Любой обманчив звук,
Страшнее тишина,
Когда в самый разгар веселья
Падает
бокал вина…
 
   Корсаков потянулся за сигаретами. Пачка осталась в кармане плаща, брошенного на пол у кровати.
   Рука нашарила в плаще плоский футляр.
   «О, а про карты я и забыл! Надо будет Марии завтра показать. Судя по всему, она крупный дока по всякой черно-белой масонской зауми».
   Корсаков достал футляр. Закурил. Ночь была ясной и лунной, света в комнате было достаточно, и он решил рассмотреть находку.
   Он прислушался к тишине в доме. И отщелкнул крышку на футляре.
   Стал одну за одной доставать карты. Всматриваясь в рисунки, пытаясь понять скрытый в их символике смысл, Игорь ощутил, что внутри поднимается темная, удушливая волна. Кровь точками стала колотить в виски, тьма прихлынула к глазам, и он провалился в густой, как смола, сон…
   Он с трудом вытащил себя из мутного забытья.
   В комнате стало заметно светлее. В окно смотрела полная луна. Яркая лунная дорожка рассекала пол на две равные половины.
   Корсаков помял в пальцах фильтр сигареты. Она сгорела дотла, оставив на полу переломленный надвое столбик пепла.

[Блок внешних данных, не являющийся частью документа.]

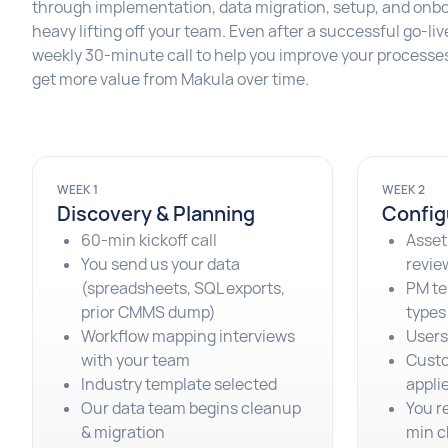
through implementation, data migration, setup, and onbo
heavy lifting off your team. Even after a successful go-li
weekly 30-minute call to help you improve your processes
get more value from Makula over time.
WEEK 1
WEEK 2
Discovery & Planning
Config
60-min kickoff call
Asset
You send us your data
revie
(spreadsheets, SQL exports,
PM te
prior CMMS dump)
types
Workflow mapping interviews
Users,
with your team
Custo
Industry template selected
appli
Our data team begins cleanup
You r
& migration
min c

   «Черт, чуть дом не поджег!»
   Взгляд его упал на карты. Каким-то неведомым образом они оказались выложенными в круг из двенадцати карт, тринадцатая — в центре, еще одна лежал слева. На ней корчил рожу козлоногий Бафомет.
   «Только без глобальных выводов! — Игорь осадил разыгравшееся было воображение. — Просто сознание вырубилось, а руки продолжили играть картами. Все нормально, это еще не делириум тременс [27]. Стоп! Не стоит на этом заморачиваться. Сделаем вид, что ничего не было. К тому же, я не знаю ни одного расклада Таро».
   Он потянулся к картам.
   «Солнце мертвых», — прозвучал в его голове чужой голос. Словно кто-то подсказал нерадивому ученику.
   Игорь вздрогнул. Посмотрел на круг, образованный картами. Оказывается, расклад назывался «Солнце мертвых». Самое страшное было то, что Игорь после подсказки вспомнил, что раньше, очень-очень давно, скорее всего в другой жизни, он знал, как называется этот расклад загадочного Таро.
   А дальше произошло страшное.
   Из круга стал сочиться лунный свет, дымчатым облачком потянулся вверх. Медленно густея, обрел очертания фигуры женщины.
   Игорь коротко выдохнул и перевалился на спину. Сердце бешено рвалось из груди. Но тело сковало льдом: ни вдохнуть, ни вскрикнуть. И Корсаков с холодной отстраненностью, будто не о себе самом, подумал, что умирает.
   Женщина, одетая в лунный свет, шагнула из круга, подплыла к краю постели, нагнулась над Корсаковым.
   Ее упавшие локоны холодом скользнули по его щекам, словно студеный сквозняк лизнул. Сердце замерло, готовое обморочно рухнуть и разбиться в дребезги, на миллион острых алых льдинок.
   Черные провалы глаз призрака стали приближаться. Корсаков отчетливо осознал, что когда темные, сочные, как зрелая черешня, губы призрака вопьются в его рот, все кончится.
   Или только начнется…
   «Анна, Бог мой, Анна!»

Глава тринадцатая

   Солнечное половодье до потолка затопило спальню. Яркий свет жег глаза.
   Корсаков зажмурился и тихо застонал. Голова была тяжелой, как с хорошего бодуна. Мышцы выкручивало гриппозными судорогами.
   «А ведь не пил ни капли! — заторможено подумал он. — Может, от этого и болею. Эх, надо было грамм сто принять! От такой жизни сам бог велел в ванне с водкой утопиться».
   Явление ночного призрака было явным перебором, сознание и так с трудом справлялось с лихорадочной скачкой событий.
   Корсаков облизнул шершавые губы. Показалось, что на них до сих пор лежит студеный налет лунного света.